Prove that if $3\mid a^2+b^2$ then $3\mid a$ and $3\mid b$.
For elements $a$ and $b$ in the ring $\Bbb{Z}$ prove that if $3\mid a^2+b^2$ then $3\mid a$ and $3\mid b$.
I tried proving it but I just don't manage to. Maybe I am missing some basic claims in the number Theory?
I would appreciate hints and, generally, your help.
I am sorry, there was another data I was given, I was fixed and resent to me.
The original question was to prove that $c\mid a^2+b^2$ implies $c\mid a$ and $c\mid b$, which as many answers show isn't true.
But this is true if you take the assumption that there isn't a square root of $-1$ mod $c$. Take mod $c$ of the equation to get that
$$a^2 = - b^2 \mod c$$
which can only have a solution $a \neq 0$ or $b \neq 0$ if $-1$ has a square root mod $c$. I.e., there is a number $x$ such that $x^2 = -1 \mod c$.
Indeed, assuming $a$ and $b$ are both relatively prime to $c$, then we can take $b^{-1}$ to get
$$(b^{-1}a)^2 = -1 \mod c.$$
But if no solution exists, our assumption of co-primality cannot hold. If we take the prime factors of $c$ and use modular arithmetic, then we can show $\gcd(a,p) \geq p$ for each prime factor. (Note that $x^2=-1 \mod p$ has a solution if it does mod $c$.) Now this only means $\prod p_i$ divides $a$ and $b$, but if we cancel out these common factors we should be able to repeat the procedure to get full divisibility.
Seeing your edit, the solution follows from my answer by showing mod $3$ that no solution $x^2=-1$ exists. It's a simpler case since $3$ is prime. Sorry I didn't make the above argument tighter, but you should be able to work out the specific (and easier) case from the above.
It's not hard to see the general claim is if and only if as well.
This is not true. Take, for example, $a=3$, $b=4$ and $c=5$.
That's not true.
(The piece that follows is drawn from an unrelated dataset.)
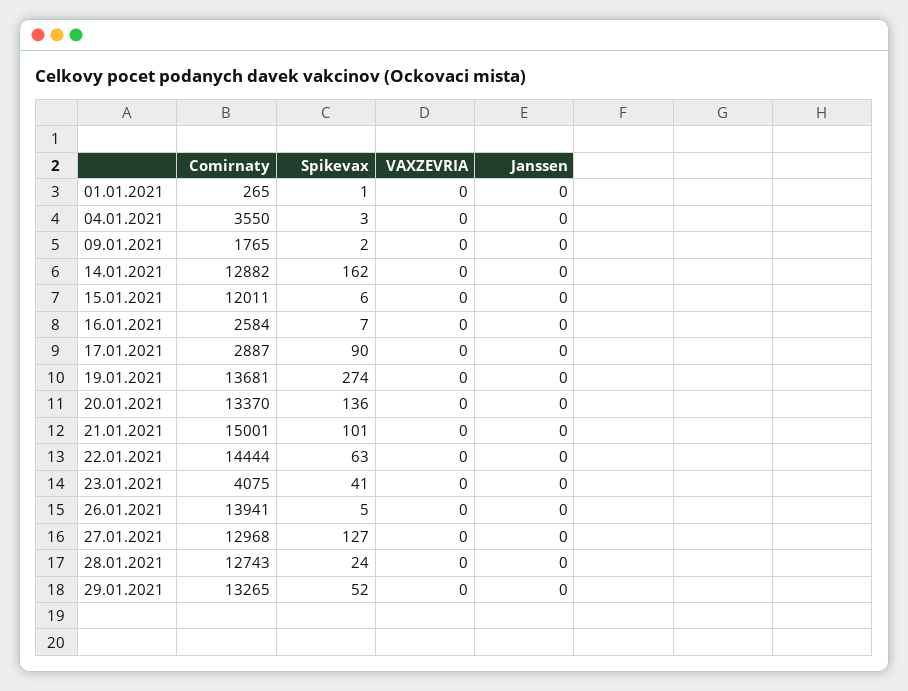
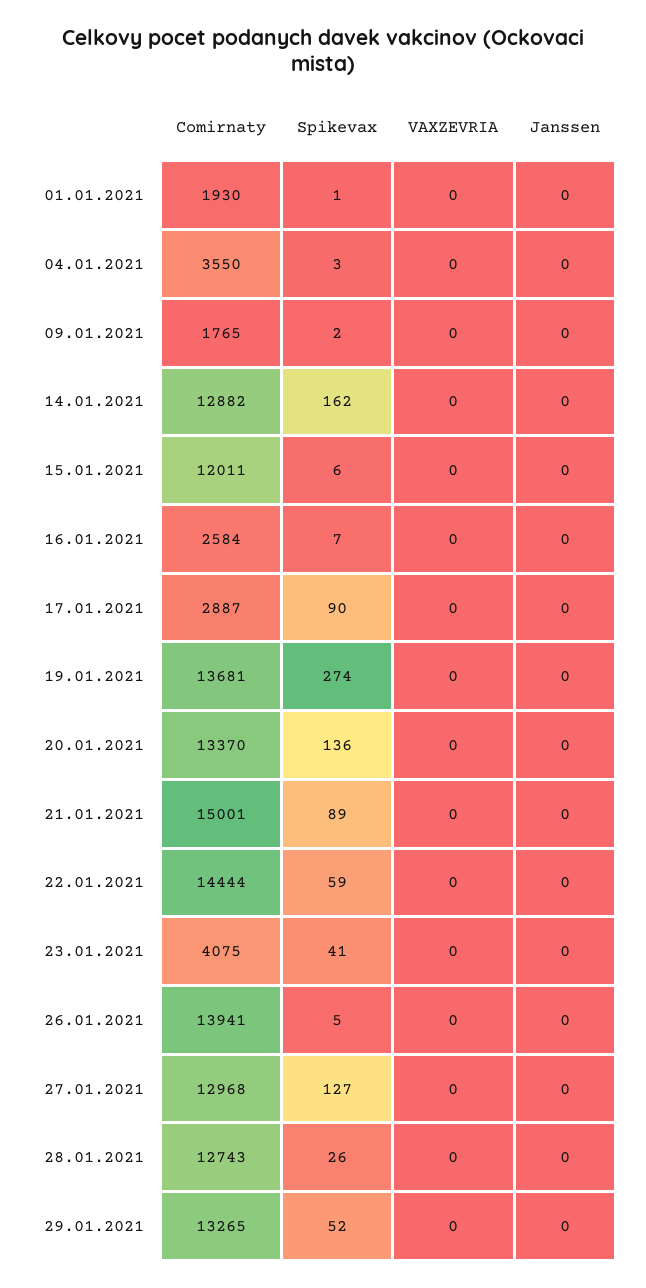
Comirnaty, 01.01.2021: 265 -> 1930
Spikevax, 21.01.2021: 101 -> 89
Spikevax, 22.01.2021: 63 -> 59
Spikevax, 28.01.2021: 24 -> 26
Take $a=3$, $b=4$ and $c=5$.
To answer your original question: if prime $\,\color{#c00}{p = 4k\!+\!3}\,$ then $\,p\mid a^2+b^2\,\Rightarrow\, p\mid a,b.$
Proof $\ $ If not, wlog $\,p\nmid b,\,$ so $\, {\rm mod}\ p\!:\ b^{-1}$ exists so $\ {-}b^2\equiv a^2\,\Rightarrow\, -1 \equiv (ab^{-1})^2\equiv c^2 $
therefore $\ {\rm mod}\ p\!:\,\ \left[-1\,\equiv\, c^{\large \color{#c00}2}\right] \!{\phantom{}}^{\large \color{#c00}{2k+1}}\Rightarrow\ {-1}\equiv c^{\, \color{#c00}{\large p-1}}\overset{\rm Fermat}\equiv 1\,\Rightarrow\, p\mid 2\ \Rightarrow\!\Leftarrow$